START PASSAGE PROVIDED

Recursive Language Models (RLMs): A Brief Overview
Recursive Language Models (RLMs) represent a shift in how AI systems handle massive contexts. Rather than attempting to fit millions of tokens into a single model's window—which often leads to performance degradation known as "Context Rot"—RLMs use a recursive inference strategy to decompose and interact with context programmatically.
The Core Problem: Context Rot
Traditional LLMs suffer from "Context Rot," where accuracy declines as the context window fills, even before reaching technical limits. This isn't just a capacity issue but a quality one; models become "dumber" or lose track of details as the conversation history or input data grows.
Figure: An RLM interacts with a REPL environment to manage massive context, recursively sub-querying itself or other LMs to efficiently parse information. (Source: alexzhang13.github.io)
How RLMs Work
An RLM is a thin wrapper around a language model that allows it to interact with a computational environment to manage information.
1. Programmatic vs. Tokenized Context
RLMs maintain a distinction between two types of context:
- Programmatic Context: The raw, massive data (e.g., 400MB logs or 10M+ tokens) stored as variables in a coding environment.
- Tokenized Context: The specific snippets of information currently "active" in the LLM's prompt window.
2. The REPL Environment
The RLM operates within a REPL (Read-Eval-Print Loop) environment, typically Python. The long context is loaded as a variable in this environment. The "Root LLM" does not see the entire context; instead, it writes code to explore it.
3. Recursive Decomposition
The Root LLM can call other LLM instances (sub-calls) from within the REPL. This allows for a "divide and conquer" approach:
- Peeking: The model looks at the first few characters to understand the data structure.
- Filtering/Grepping: Using deterministic code (like regex) to narrow down relevant sections.
- Partitioning: Breaking the context into smaller chunks.
- Mapping: Assigning sub-LMs to analyze specific chunks and return summaries.
- Synthesis: The Root LLM gathers all sub-findings to produce a final answer.
Key Benefits
- Unbounded Context: RLMs have demonstrated stable performance on contexts exceeding 10 million tokens, where traditional models fail entirely.
- Deterministic Accuracy: By using code for filtering and searching, RLMs combine the "fuzzy" reasoning of LLMs with the "exact" precision of programmatic tools.
- Efficiency: RLMs can often use smaller, cheaper models (like GPT-4o-mini) for sub-tasks, orchestrated by a stronger "frontier" model, reducing overall costs.
- Inference-Time Scaling: It provides a new axis for scaling performance by allowing the model to "think" longer and perform more iterations during the inference phase.
Getting Started with RLMs
You can easily spin up a new environment and run RLMs in Python.
1. Setup your environment
# Create a new 3.14 environment
uv venv .venv
# Activate it
source .venv/bin/activate
# Install your package (lightning fast)
uv pip install rlms
2. Run your first RLM
from rlm import RLM
rlm = RLM(
backend="gemini",
backend_kwargs={"model_name": "gemini-2.0-flash"},
verbose=True, # For printing to console with rich, disabled by default.
)
print(rlm.completion("find the nearest city to stockholm and tell me how far is it in km and the travel time by car to get there.").response)
The Future: Agent Discovery
Beyond solving context limits, RLMs act as Agent Discovery Mechanisms. By observing the "traces" of how an RLM solves a complex problem—what strategies it tries, how it chunks data, and which sub-queries it makes—developers can identify repeating patterns. These patterns can then be "hard-coded" into optimized, low-latency agent architectures, effectively using RLMs to "invent" the best agent for a specific task.
Current Limitations
- Latency: Because they often involve multiple synchronous LLM calls, RLMs are currently slower than single-shot completions.
- Model Strength: The Root LLM must be a high-reasoning "frontier" model to effectively manage the REPL and sub-tasking logic.
- Synchronicity: Current implementations are often blocking and do not yet fully utilize asynchronous parallel processing for sub-calls.

END PASSAGE PROVIDED

• _WORK TO BE COMPLETED_:
Can you write out the part of the Recursive Language Models overview starting with "Key Benefits" and going on through "RLMs in Python."?

START GIVEN INFORMATION

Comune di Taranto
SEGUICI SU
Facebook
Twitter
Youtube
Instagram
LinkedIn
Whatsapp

END GIVEN INFORMATION
START GIVEN INFORMATION

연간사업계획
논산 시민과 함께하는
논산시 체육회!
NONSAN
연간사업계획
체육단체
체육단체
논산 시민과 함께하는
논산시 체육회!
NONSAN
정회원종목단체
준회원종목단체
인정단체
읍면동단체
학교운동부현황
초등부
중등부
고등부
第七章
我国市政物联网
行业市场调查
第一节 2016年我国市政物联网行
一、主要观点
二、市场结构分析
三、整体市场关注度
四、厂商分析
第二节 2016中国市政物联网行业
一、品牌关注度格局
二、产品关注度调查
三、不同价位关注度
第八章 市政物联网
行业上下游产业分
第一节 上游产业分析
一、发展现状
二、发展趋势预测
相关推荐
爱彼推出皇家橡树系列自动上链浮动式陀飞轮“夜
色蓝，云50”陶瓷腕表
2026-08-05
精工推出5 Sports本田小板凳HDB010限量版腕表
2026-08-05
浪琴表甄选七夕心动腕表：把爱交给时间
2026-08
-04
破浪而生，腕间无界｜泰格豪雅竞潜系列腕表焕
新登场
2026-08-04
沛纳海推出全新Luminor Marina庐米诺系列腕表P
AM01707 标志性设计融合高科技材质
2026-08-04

END GIVEN INFORMATION

• _OUTPUT OF THE EXERCISE_:
Key Benefits
- Unbounded Context: RLMs have demonstrated stable performance on contexts exceeding 10 million tokens, where traditional models fail entirely.
- Deterministic Accuracy: By using code for filtering and searching, RLMs combine the "fuzzy" reasoning of LLMs with the "exact" precision of programmatic tools.
- Efficiency: RLMs can often use smaller, cheaper models (like GPT-4o-mini) for sub-tasks, orchestrated by a stronger "frontier" model, reducing overall costs.
- Inference-Time Scaling: It provides a new axis for scaling performance by allowing the model to "think" longer and perform more iterations during the inference phase.
Getting Started with RLMs
You can easily spin up a new environment and run RLMs in Python.